La manifestation s’est déroulée jusqu’à environ 20h30 sans incident. La CGT mines et énergie a annoncé une coupure d’électricité au Palais des congrès à partir de 18h30.

Perturbation de la soirée Medef à la Voile Bleue !

Nous nous sommes ensuite dirigés spontanément à la Voile bleue, club sélect où se déroulait la soirée prestige du Medef.

Des slogans liés à la loi travail et son monde ont été scandés, rappelant les 41 milliards offerts par le PS au Medef sans retour sur les créations d’embauche promises (dans le cadre du pacte de responsabilité). Ceci alors qu’à l’époque Gattaz affichait avec panache un pin’s « 1 million d’emplois ». Une demi-heure de protestation, d’occupation de la plage avec slogans et fumigènes !

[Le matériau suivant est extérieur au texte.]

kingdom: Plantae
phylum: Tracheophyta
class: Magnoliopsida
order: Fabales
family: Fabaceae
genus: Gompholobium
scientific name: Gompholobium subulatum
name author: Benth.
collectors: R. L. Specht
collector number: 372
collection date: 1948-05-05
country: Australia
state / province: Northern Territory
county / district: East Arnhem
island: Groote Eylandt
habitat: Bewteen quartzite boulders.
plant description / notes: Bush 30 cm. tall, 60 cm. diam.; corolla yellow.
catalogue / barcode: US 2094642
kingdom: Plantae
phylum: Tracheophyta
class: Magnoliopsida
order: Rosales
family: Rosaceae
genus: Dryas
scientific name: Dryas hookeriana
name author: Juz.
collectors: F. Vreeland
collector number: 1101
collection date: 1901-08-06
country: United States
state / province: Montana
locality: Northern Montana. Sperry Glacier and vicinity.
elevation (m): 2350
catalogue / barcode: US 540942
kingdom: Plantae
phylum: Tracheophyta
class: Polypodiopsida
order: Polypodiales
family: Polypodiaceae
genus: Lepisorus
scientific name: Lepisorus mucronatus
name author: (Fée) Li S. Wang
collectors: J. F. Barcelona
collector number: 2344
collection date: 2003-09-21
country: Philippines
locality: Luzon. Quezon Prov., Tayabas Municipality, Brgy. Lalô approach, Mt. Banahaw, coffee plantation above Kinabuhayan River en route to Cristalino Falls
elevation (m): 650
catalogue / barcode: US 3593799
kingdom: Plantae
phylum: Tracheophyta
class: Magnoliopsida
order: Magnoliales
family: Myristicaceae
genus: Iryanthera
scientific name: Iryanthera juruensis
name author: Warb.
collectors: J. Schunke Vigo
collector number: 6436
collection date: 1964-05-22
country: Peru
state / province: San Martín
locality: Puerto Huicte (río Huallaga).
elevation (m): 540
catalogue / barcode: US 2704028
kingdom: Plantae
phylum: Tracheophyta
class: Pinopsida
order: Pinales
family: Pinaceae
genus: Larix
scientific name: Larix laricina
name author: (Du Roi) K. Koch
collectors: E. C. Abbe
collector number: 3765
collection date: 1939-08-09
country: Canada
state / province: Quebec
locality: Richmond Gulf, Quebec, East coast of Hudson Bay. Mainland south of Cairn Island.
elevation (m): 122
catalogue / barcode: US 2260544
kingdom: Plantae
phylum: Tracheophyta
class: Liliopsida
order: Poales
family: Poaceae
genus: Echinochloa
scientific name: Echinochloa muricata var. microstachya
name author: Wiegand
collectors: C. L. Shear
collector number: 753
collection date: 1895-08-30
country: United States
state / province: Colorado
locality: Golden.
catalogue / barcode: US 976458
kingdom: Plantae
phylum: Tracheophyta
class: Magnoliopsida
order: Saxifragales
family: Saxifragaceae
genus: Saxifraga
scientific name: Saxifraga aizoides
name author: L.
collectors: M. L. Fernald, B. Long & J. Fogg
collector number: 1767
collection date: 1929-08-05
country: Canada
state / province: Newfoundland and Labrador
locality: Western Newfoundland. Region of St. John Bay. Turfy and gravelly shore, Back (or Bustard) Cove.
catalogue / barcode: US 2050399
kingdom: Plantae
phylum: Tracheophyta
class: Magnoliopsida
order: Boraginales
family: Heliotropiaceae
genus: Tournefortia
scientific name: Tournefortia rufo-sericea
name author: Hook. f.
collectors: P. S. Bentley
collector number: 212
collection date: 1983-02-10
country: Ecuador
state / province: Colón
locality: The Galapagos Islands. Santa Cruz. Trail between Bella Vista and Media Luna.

La Voile Bleue (partenaire annuel du Medef et déjà envahie par les intermittents le 19 mai pour les mêmes raisons) emploie un nombreux personnel de sécurité (probables futures victimes de la loi travail… !), jamais très préparé à ce genre d’intervention et qui nous a reçus de manière assez “musclée”, bien qu’aucun manifestant n’ait essayé d’entrer et que le rassemblement soit resté de lui-même cantonné sur un espace public (plage côté mer).

La gendarmerie lourdement armée (tout comme au Palais des congrès) s’est interposée sans entrer dans des provocations qui auraient pu envenimer la situation.
L’attitude provocatrice du gouvernement et son refus de céder sur une loi largement rejetée par la population, font monter les tensions. Face au déni de démocratie et au passage en force du pouvoir, nous ne céderons pas.
Le combat contre la loi travail et son monde continue !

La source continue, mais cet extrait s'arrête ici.